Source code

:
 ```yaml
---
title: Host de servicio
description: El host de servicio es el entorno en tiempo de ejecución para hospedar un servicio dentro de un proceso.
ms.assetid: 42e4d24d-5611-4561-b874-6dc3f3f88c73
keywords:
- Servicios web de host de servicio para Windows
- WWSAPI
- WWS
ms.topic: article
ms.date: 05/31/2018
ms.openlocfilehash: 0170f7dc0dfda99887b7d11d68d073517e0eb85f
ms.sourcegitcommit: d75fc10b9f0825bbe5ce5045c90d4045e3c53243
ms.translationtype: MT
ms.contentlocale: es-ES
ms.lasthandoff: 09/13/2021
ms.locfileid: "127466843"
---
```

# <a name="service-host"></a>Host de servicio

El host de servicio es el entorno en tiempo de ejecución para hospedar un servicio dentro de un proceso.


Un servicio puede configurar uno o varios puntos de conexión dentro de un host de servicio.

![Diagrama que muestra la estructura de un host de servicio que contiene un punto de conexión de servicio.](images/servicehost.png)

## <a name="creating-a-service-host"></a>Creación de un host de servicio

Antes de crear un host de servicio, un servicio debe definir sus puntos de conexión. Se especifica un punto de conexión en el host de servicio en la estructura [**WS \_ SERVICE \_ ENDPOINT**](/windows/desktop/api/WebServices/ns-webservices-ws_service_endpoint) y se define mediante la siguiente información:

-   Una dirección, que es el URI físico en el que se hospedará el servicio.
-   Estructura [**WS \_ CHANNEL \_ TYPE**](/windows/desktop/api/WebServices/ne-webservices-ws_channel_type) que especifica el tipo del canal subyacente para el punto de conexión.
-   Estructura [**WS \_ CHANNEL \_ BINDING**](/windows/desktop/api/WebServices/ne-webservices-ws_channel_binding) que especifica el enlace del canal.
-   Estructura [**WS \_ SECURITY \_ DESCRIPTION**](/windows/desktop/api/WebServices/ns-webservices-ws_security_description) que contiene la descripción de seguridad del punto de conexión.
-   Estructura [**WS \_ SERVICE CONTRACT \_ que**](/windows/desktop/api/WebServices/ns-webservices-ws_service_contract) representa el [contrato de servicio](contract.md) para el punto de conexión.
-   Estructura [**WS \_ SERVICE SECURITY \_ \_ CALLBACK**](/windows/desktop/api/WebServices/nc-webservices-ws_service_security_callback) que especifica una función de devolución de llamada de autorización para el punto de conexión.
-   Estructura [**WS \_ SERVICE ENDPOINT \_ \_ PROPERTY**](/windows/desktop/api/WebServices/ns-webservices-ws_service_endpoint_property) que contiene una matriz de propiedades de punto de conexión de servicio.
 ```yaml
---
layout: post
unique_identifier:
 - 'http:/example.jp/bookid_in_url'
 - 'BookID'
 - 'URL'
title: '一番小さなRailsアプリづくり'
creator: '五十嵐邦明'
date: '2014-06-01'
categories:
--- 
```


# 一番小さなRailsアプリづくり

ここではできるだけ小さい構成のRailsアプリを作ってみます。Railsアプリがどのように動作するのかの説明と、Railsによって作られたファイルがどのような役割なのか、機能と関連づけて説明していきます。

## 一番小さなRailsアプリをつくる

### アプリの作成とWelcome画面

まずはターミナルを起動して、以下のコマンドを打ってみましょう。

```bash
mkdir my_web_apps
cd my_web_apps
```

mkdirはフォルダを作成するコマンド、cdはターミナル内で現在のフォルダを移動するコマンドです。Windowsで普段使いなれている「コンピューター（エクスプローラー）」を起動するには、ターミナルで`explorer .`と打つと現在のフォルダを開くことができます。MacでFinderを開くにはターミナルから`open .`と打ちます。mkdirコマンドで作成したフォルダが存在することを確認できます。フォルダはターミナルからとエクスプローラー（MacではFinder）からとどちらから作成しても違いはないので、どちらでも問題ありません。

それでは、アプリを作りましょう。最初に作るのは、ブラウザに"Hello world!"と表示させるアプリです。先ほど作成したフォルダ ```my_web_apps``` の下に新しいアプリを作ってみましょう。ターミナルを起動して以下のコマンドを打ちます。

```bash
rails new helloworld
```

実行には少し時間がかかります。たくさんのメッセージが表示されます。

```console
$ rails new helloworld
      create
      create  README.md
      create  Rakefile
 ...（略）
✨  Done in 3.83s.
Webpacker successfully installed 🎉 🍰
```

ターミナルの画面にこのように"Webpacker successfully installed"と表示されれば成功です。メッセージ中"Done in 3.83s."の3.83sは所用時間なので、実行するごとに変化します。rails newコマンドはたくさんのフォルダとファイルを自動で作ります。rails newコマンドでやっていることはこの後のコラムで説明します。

Activity
Please output the records once more, exactly as they were written.

Answer
Source code

:
 ```yaml
---
title: Host de servicio
description: El host de servicio es el entorno en tiempo de ejecución para hospedar un servicio dentro de un proceso.
ms.assetid: 42e4d24d-5611-4561-b874-6dc3f3f88c73
keywords:
- Servicios web de host de servicio para Windows
- WWSAPI
- WWS
ms.topic: article
ms.date: 05/31/2018
ms.openlocfilehash: 0170f7dc0dfda99887b7d11d68d073517e0eb85f
ms.sourcegitcommit: d75fc10b9f0825bbe5ce5045c90d4045e3c53243
ms.translationtype: MT
ms.contentlocale: es-ES
ms.lasthandoff: 09/13/2021
ms.locfileid: "127466843"
---
```

# <a name="service-host"></a>Host de servicio

El host de servicio es el entorno en tiempo de ejecución para hospedar un servicio dentro de un proceso.


Un servicio puede configurar uno o varios puntos de conexión dentro de un host de servicio.

![Diagrama que muestra la estructura de un host de servicio que contiene un punto de conexión de servicio.](images/servicehost.png)

## <a name="creating-a-service-host"></a>Creación de un host de servicio

Antes de crear un host de servicio, un servicio debe definir sus puntos de conexión. Se especifica un punto de conexión en el host de servicio en la estructura [**WS \_ SERVICE \_ ENDPOINT**](/windows/desktop/api/WebServices/ns-webservices-ws_service_endpoint) y se define mediante la siguiente información:

-   Una dirección, que es el URI físico en el que se hospedará el servicio.
-   Estructura [**WS \_ CHANNEL \_ TYPE**](/windows/desktop/api/WebServices/ne-webservices-ws_channel_type) que especifica el tipo del canal subyacente para el punto de conexión.
-   Estructura [**WS \_ CHANNEL \_ BINDING**](/windows/desktop/api/WebServices/ne-webservices-ws_channel_binding) que especifica el enlace del canal.
-   Estructura [**WS \_ SECURITY \_ DESCRIPTION**](/windows/desktop/api/WebServices/ns-webservices-ws_security_description) que contiene la descripción de seguridad del punto de conexión.
-   Estructura [**WS \_ SERVICE CONTRACT \_ que**](/windows/desktop/api/WebServices/ns-webservices-ws_service_contract) representa el [contrato de servicio](contract.md) para el punto de conexión.
-   Estructura [**WS \_ SERVICE SECURITY \_ \_ CALLBACK**](/windows/desktop/api/WebServices/nc-webservices-ws_service_security_callback) que especifica una función de devolución de llamada de autorización para el punto de conexión.
-   Estructura [**WS \_ SERVICE ENDPOINT \_ \_ PROPERTY**](/windows/desktop/api/WebServices/ns-webservices-ws_service_endpoint_property) que contiene una matriz de propiedades de punto de conexión de servicio.
 ```yaml
---
layout: post
unique_identifier:
 - 'http:/example.jp/bookid_in_url'
 - 'BookID'
 - 'URL'
title: '一番小さなRailsアプリづくり'
creator: '五十嵐邦明'
date: '2014-06-01'
categories:
--- 
```


# 一番小さなRailsアプリづくり

ここではできるだけ小さい構成のRailsアプリを作ってみます。Railsアプリがどのように動作するのかの説明と、Railsによって作られたファイルがどのような役割なのか、機能と関連づけて説明していきます。

## 一番小さなRailsアプリをつくる

### アプリの作成とWelcome画面

まずはターミナルを起動して、以下のコマンドを打ってみましょう。

```bash
mkdir my_web_apps
cd my_web_apps
```

mkdirはフォルダを作成するコマンド、cdはターミナル内で現在のフォルダを移動するコマンドです。Windowsで普段使いなれている「コンピューター（エクスプローラー）」を起動するには、ターミナルで`explorer .`と打つと現在のフォルダを開くことができます。MacでFinderを開くにはターミナルから`open .`と打ちます。mkdirコマンドで作成したフォルダが存在することを確認できます。フォルダはターミナルからとエクスプローラー（MacではFinder）からとどちらから作成しても違いはないので、どちらでも問題ありません。

それでは、アプリを作りましょう。最初に作るのは、ブラウザに"Hello world!"と表示させるアプリです。先ほど作成したフォルダ ```my_web_apps``` の下に新しいアプリを作ってみましょう。ターミナルを起動して以下のコマンドを打ちます。

```bash
rails new helloworld
```

実行には少し時間がかかります。たくさんのメッセージが表示されます。

```console
$ rails new helloworld
      create
      create  README.md
      create  Rakefile
 ...（略）
✨  Done in 3.83s.
Webpacker successfully installed 🎉 🍰
```

ターミナルの画面にこのように"Webpacker successfully installed"と表示されれば成功です。メッセージ中"Done in 3.83s."の3.83sは所用時間なので、実行するごとに変化します。rails newコマンドはたくさんのフォルダとファイルを自動で作ります。rails newコマンドでやっていることはこの後のコラムで説明します。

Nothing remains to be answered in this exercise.